After a week or so of intermittent rain we found the perfect window to burn our three-year-old brushpile. John and Milo are watching over some large old logs left from the Derecho wind damage as well as smaller twigs and woody garden debris that wasn’t suitable for the compost pile. At this time of year, many of the old leaves have blown or rotted away in the woods, making for safer conditions than earlier in the fall when it was so dry and the woodland floor was covered with flammable leaves. Mid-January is also a good time for the bonfire because no animals or birds have nested yet.  The potash left around the perimeter will go on as amendment to the vegetable garden.

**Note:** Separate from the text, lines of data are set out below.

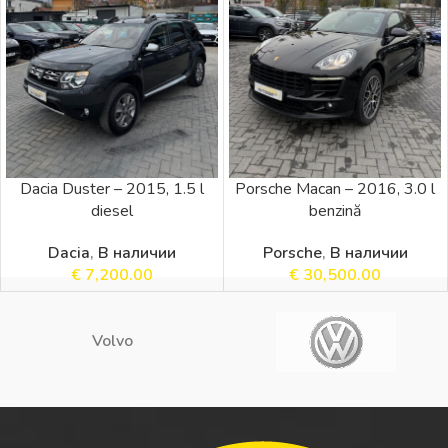
Dacia Duster – 2015, 1.5 l
Porsche Macan – 2016, 3.0 l
diesel
benzină
Dacia
,
В наличии
Porsche
,
В наличии
€
7,200.00
€
30,500.00
Volvo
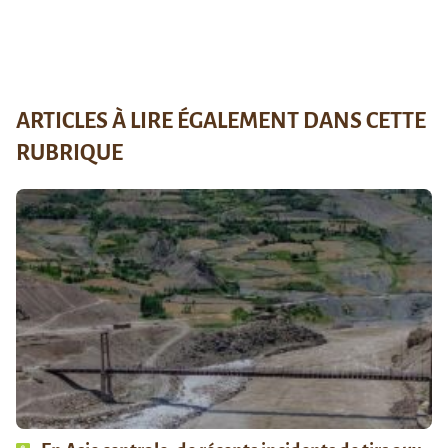
ARTICLES À LIRE ÉGALEMENT DANS CETTE
RUBRIQUE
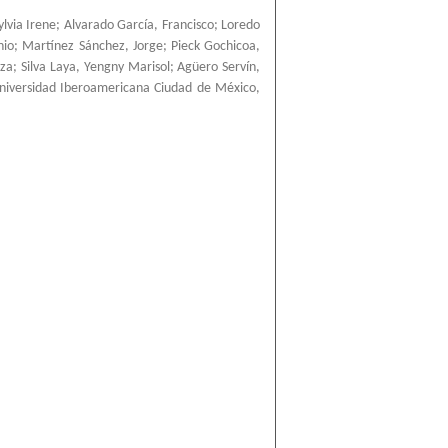
ylvia Irene
;
Alvarado García, Francisco
;
Loredo
nio
;
Martínez Sánchez, Jorge
;
Pieck Gochicoa,
nza
;
Silva Laya, Yengny Marisol
;
Agüero Servín,
niversidad Iberoamericana Ciudad de México
,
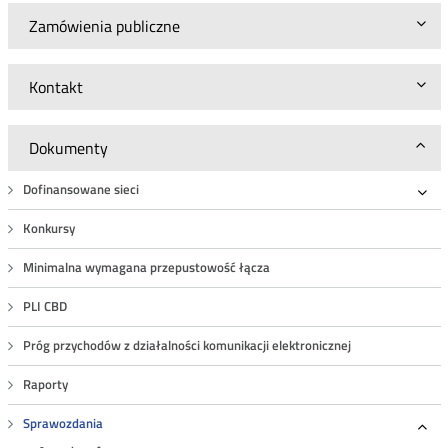
Zamówienia publiczne
Kontakt
Dokumenty
Dofinansowane sieci
Roz
Konkursy
Minimalna wymagana przepustowość łącza
PLI CBD
Próg przychodów z działalności komunikacji elektronicznej
Raporty
Sprawozdania
Roz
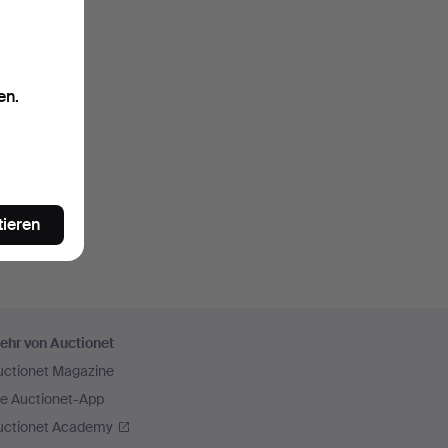
en.
tieren
ehr von Auctionet
uctionet Magazine
ie Auctionet-App
uctionet Academy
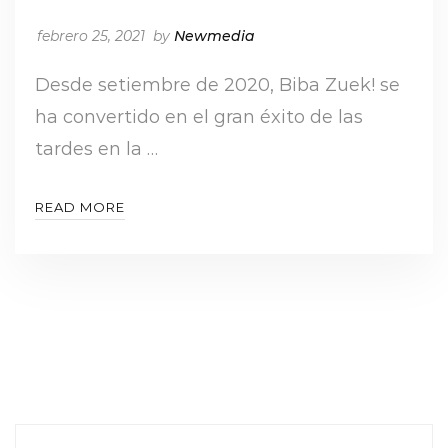
febrero 25, 2021
by
Newmedia
Desde setiembre de 2020, Biba Zuek! se
ha convertido en el gran éxito de las
tardes en la …
READ MORE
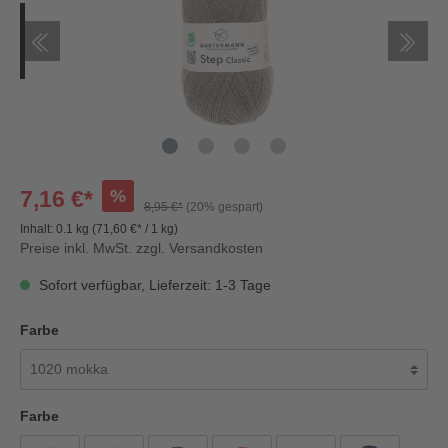
%
7,16 €*
8,95 €*
(20% gespart)
Inhalt:
0.1 kg
(71,60 €* / 1 kg)
Preise inkl. MwSt. zzgl. Versandkosten
Sofort verfügbar, Lieferzeit: 1-3 Tage
Farbe
Farbe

A light dusting of snow heralded the waxing moon of January earlier in the month. Our winter has been very mild so far, with no ice or prolonged cold temperatures. Some people think this will encourage high insect populations this coming summer. I hope this wet month will help reduce the 6-7″ rain deficit we entered autumn with and set us up for a good spring flowering. Last year’s dogwoods, redbuds, azaleas, and other flowering woody plants were spectacular so it’s possible they will take a little rest after expending all that energy. We shall see.

The concrete lions’ feet bench is a year old now. Its color suits the beech and fence and you can sit on it either way, contemplating the now nearly thirty year old tree (quite young for Fagus grandifolia) or turn around and look through the garden gates back toward the house and east meadow. It draws us out into the garden and makes a satisfying picture framed by the gates. The  buff gray bareness of winter always makes me appreciate the bones of the landscape even as I miss the verdant greens of spring.